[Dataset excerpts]

* * * * * * *

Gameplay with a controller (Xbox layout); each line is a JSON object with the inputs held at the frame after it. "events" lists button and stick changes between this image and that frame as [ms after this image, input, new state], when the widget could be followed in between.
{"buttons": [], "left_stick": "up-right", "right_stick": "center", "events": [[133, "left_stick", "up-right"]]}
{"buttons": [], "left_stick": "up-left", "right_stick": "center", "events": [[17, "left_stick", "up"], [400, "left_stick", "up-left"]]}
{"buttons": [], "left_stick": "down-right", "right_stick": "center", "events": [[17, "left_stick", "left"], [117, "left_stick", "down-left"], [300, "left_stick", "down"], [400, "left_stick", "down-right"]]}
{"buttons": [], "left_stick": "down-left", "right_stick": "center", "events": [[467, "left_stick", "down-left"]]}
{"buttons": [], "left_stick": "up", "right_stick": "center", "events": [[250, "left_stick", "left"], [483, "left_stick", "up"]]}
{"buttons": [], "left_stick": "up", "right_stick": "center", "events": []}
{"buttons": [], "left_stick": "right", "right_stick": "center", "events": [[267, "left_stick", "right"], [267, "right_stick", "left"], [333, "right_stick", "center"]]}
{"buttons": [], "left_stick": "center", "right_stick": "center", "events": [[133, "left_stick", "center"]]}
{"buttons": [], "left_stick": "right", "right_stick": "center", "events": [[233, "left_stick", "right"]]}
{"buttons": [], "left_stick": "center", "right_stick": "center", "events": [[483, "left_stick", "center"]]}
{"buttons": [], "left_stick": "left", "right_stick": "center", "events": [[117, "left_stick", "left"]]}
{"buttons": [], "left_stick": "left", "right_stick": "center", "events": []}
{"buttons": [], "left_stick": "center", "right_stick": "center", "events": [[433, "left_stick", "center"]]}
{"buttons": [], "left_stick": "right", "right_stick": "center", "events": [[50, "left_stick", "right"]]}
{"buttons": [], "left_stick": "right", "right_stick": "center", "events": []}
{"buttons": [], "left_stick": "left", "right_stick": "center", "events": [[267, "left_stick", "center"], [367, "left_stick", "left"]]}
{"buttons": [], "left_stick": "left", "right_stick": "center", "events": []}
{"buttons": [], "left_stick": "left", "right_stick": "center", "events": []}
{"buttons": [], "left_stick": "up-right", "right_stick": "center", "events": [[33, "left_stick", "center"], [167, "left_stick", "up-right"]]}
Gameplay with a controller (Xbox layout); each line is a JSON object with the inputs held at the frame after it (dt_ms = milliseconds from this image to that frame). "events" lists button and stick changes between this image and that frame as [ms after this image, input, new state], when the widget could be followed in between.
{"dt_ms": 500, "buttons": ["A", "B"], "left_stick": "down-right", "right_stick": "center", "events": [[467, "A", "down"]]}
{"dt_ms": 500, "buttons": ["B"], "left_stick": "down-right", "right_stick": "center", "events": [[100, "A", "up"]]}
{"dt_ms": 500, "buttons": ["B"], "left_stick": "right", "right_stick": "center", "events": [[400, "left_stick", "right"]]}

* * * * * * *

Each entry above needs to be duplicated exactly.

Gameplay with a controller (Xbox layout); each line is a JSON object with the inputs held at the frame after it. "events" lists button and stick changes between this image and that frame as [ms after this image, input, new state], when the widget could be followed in between.
{"buttons": [], "left_stick": "up-right", "right_stick": "center", "events": [[133, "left_stick", "up-right"]]}
{"buttons": [], "left_stick": "up-left", "right_stick": "center", "events": [[17, "left_stick", "up"], [400, "left_stick", "up-left"]]}
{"buttons": [], "left_stick": "down-right", "right_stick": "center", "events": [[17, "left_stick", "left"], [117, "left_stick", "down-left"], [300, "left_stick", "down"], [400, "left_stick", "down-right"]]}
{"buttons": [], "left_stick": "down-left", "right_stick": "center", "events": [[467, "left_stick", "down-left"]]}
{"buttons": [], "left_stick": "up", "right_stick": "center", "events": [[250, "left_stick", "left"], [483, "left_stick", "up"]]}
{"buttons": [], "left_stick": "up", "right_stick": "center", "events": []}
{"buttons": [], "left_stick": "right", "right_stick": "center", "events": [[267, "left_stick", "right"], [267, "right_stick", "left"], [333, "right_stick", "center"]]}
{"buttons": [], "left_stick": "center", "right_stick": "center", "events": [[133, "left_stick", "center"]]}
{"buttons": [], "left_stick": "right", "right_stick": "center", "events": [[233, "left_stick", "right"]]}
{"buttons": [], "left_stick": "center", "right_stick": "center", "events": [[483, "left_stick", "center"]]}
{"buttons": [], "left_stick": "left", "right_stick": "center", "events": [[117, "left_stick", "left"]]}
{"buttons": [], "left_stick": "left", "right_stick": "center", "events": []}
{"buttons": [], "left_stick": "center", "right_stick": "center", "events": [[433, "left_stick", "center"]]}
{"buttons": [], "left_stick": "right", "right_stick": "center", "events": [[50, "left_stick", "right"]]}
{"buttons": [], "left_stick": "right", "right_stick": "center", "events": []}
{"buttons": [], "left_stick": "left", "right_stick": "center", "events": [[267, "left_stick", "center"], [367, "left_stick", "left"]]}
{"buttons": [], "left_stick": "left", "right_stick": "center", "events": []}
{"buttons": [], "left_stick": "left", "right_stick": "center", "events": []}
{"buttons": [], "left_stick": "up-right", "right_stick": "center", "events": [[33, "left_stick", "center"], [167, "left_stick", "up-right"]]}
Gameplay with a controller (Xbox layout); each line is a JSON object with the inputs held at the frame after it (dt_ms = milliseconds from this image to that frame). "events" lists button and stick changes between this image and that frame as [ms after this image, input, new state], when the widget could be followed in between.
{"dt_ms": 500, "buttons": ["A", "B"], "left_stick": "down-right", "right_stick": "center", "events": [[467, "A", "down"]]}
{"dt_ms": 500, "buttons": ["B"], "left_stick": "down-right", "right_stick": "center", "events": [[100, "A", "up"]]}
{"dt_ms": 500, "buttons": ["B"], "left_stick": "right", "right_stick": "center", "events": [[400, "left_stick", "right"]]}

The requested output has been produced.